Performance has improved across the board for all new Panamera models, with the 2.9-litre 4S reaching 62mph in 4.4sec and topping 180mph, the 4S Diesel will crack 0-62mph in 4.5sec and the Turbo will complete the benchmark sprint in 3.8sec and top 190mph.

Also new to the Panamera is an eight-speed PDK double-clutch gearbox. Developed in conjunction with ZF, the unit has six conventional gears with the seventh and eighth used as overdrive gears. Transmission losses have been reduced by 28 per cent over the old seven-speed unit and it now features four-shafts instead of two and the latest shift-by-wire technology. The shift speeds in Sport Plus mode are on a par with those in a 991 GT3. 

Riding in the Panamera

We’re still a few weeks away from driving Porsche’s new saloon, but we have been in the passenger seat for a handful of hot laps at the Lausitzring in a Panamera Turbo. The first thing that strikes you is how clean the new interior is, so much so that you almost miss the sharper, cleaner more muscular lines of the exterior, which features a rear very much in keeping with a 991 than before. 

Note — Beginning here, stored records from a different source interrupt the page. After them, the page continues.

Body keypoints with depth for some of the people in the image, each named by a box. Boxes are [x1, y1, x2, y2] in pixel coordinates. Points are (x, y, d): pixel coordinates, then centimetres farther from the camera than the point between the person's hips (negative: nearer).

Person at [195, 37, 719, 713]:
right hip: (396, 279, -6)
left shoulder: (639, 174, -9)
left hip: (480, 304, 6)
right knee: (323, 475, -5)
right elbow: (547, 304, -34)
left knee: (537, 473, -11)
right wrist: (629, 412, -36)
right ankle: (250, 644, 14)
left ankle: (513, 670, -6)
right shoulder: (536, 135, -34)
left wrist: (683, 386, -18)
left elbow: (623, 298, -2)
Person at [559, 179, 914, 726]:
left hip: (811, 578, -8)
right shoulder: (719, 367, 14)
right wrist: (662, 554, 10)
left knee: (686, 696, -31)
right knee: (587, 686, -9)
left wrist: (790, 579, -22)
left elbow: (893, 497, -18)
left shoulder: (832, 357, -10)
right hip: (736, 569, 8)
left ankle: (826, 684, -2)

The touch sensitive display is quite intuitive and within a few days an owner will soon have there preferred preferences for the display in place. The new lighter seats, the four combined save over 8kg, are firmer and more 911 like in how they hold in you place. Which is useful when you’re subjected to launch control. 

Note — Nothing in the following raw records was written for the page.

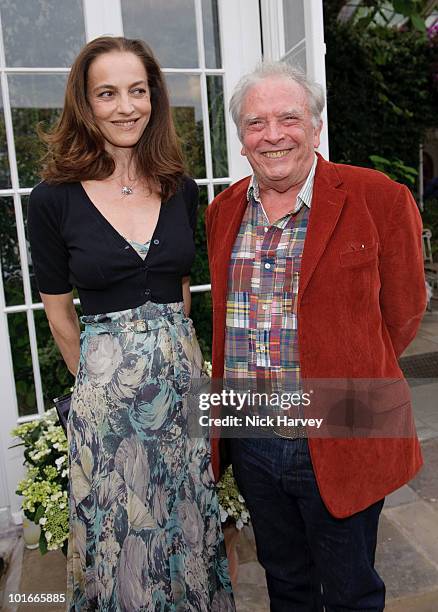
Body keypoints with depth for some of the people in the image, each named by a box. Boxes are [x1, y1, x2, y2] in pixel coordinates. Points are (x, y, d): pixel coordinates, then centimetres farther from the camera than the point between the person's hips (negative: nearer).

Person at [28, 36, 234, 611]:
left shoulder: (181, 189, 2)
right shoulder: (54, 198, -8)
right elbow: (59, 310, 1)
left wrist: (171, 346, 13)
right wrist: (97, 374, 9)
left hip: (183, 375, 3)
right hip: (106, 389, -2)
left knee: (188, 521, 19)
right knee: (117, 532, 15)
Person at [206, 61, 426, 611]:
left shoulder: (379, 199, -11)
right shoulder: (223, 211, 4)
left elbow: (401, 316, -4)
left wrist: (352, 382, 3)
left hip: (340, 445, -4)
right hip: (250, 443, 4)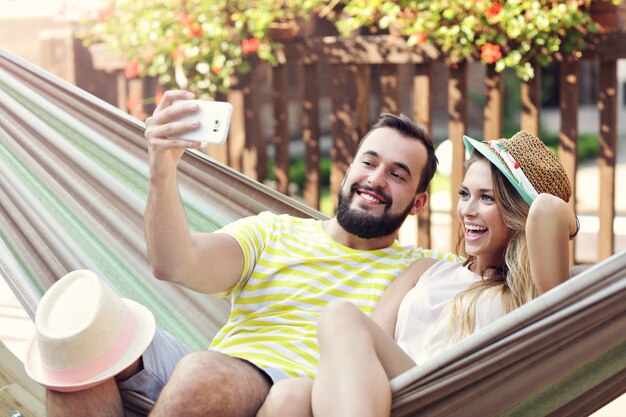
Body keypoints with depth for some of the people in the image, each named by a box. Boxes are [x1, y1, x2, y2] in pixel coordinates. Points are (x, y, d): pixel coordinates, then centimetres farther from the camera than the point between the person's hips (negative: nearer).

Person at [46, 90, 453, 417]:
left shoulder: (419, 270, 20)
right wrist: (163, 171, -9)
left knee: (203, 372, -37)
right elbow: (176, 264, 4)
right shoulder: (272, 232, 21)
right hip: (209, 376, 3)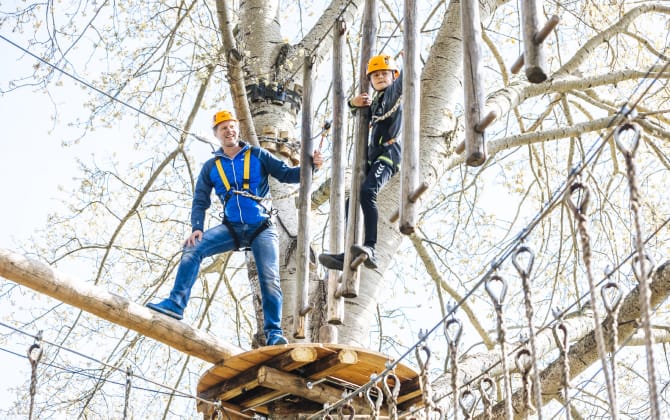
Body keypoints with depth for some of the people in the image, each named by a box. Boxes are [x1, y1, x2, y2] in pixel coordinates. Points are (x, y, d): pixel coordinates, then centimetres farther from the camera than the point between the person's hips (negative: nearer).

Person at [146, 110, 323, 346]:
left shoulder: (258, 156, 6)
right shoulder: (211, 167, 11)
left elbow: (286, 174, 3)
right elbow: (200, 202, 9)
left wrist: (310, 166, -16)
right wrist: (197, 228, -9)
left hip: (262, 229, -2)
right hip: (232, 228, 2)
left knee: (270, 281, -13)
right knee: (193, 248, -19)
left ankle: (273, 333, -6)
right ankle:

The V8 twin-turbo has a deep bass-line to its soundtrack, it’s not as angry or OTT as Mercedes-AMG’s similar hot-vee turbo engines, but it appears to go about recalibrating your thoughts on how a fast, luxury car should accelerate in the same way. 

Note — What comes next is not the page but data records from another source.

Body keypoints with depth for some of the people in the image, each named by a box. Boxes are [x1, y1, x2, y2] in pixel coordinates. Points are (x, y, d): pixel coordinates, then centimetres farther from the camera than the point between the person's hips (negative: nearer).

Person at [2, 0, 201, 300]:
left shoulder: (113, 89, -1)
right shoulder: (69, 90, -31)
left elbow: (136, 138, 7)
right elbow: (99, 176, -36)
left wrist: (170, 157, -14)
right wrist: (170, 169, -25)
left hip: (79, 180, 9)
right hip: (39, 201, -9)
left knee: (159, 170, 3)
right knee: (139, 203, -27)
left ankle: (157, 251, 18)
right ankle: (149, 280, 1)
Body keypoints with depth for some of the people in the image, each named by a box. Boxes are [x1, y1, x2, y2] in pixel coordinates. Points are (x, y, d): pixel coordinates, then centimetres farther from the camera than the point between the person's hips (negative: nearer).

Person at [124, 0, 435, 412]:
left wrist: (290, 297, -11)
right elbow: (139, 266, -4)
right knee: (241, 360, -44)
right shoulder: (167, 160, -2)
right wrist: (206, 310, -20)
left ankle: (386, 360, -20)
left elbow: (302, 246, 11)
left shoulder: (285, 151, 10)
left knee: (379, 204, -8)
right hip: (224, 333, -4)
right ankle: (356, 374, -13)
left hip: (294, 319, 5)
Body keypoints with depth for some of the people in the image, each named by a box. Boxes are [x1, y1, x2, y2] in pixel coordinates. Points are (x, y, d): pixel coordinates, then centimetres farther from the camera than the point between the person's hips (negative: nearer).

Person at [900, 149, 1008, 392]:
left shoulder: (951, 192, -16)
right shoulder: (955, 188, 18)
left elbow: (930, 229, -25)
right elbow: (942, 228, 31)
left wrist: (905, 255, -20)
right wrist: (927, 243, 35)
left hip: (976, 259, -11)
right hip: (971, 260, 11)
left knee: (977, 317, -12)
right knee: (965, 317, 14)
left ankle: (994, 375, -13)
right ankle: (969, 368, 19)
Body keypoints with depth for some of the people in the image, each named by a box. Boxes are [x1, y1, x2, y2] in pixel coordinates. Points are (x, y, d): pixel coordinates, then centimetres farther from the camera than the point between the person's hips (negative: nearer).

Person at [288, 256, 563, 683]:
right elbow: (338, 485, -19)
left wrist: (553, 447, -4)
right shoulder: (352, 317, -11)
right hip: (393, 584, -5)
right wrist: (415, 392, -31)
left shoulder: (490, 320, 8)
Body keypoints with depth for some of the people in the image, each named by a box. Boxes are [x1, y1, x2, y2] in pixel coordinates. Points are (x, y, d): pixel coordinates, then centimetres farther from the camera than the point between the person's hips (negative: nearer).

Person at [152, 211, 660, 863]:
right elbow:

On track the only real feedback you can gain from the passenger seat is just how impressive the optional 10-piston PCCB brakes are. Retardation is not an issue, from over 230kmh it will hit 90kmh in a blink without a squirm from the chassis and just the odd complaint from the tyres. But at all times the body remains controlled, the steering inputs kept to a minimum. 

Porsche Traction Management doesn’t appear to allow you to play to much with swing angles, but for a 5-metre long, near 2000kg four-door, four-wheel drive saloon car it feels as impressive from the passenger seat as the outgoing car did from behind the wheel. 

Anything else? 

Once the initial launch phase is out of the way, Porsche will introduce rear-wheel drive models as well as V6 diesel engine, plug-in hybrid and a more powerful Turbo S model along with a GTS. And expect further body derivatives to follow soon after. 

Prices will start from £88,700 for the Panamera 4S, £91,788 for the 4S Diesel and the Turbo costing from £113,075.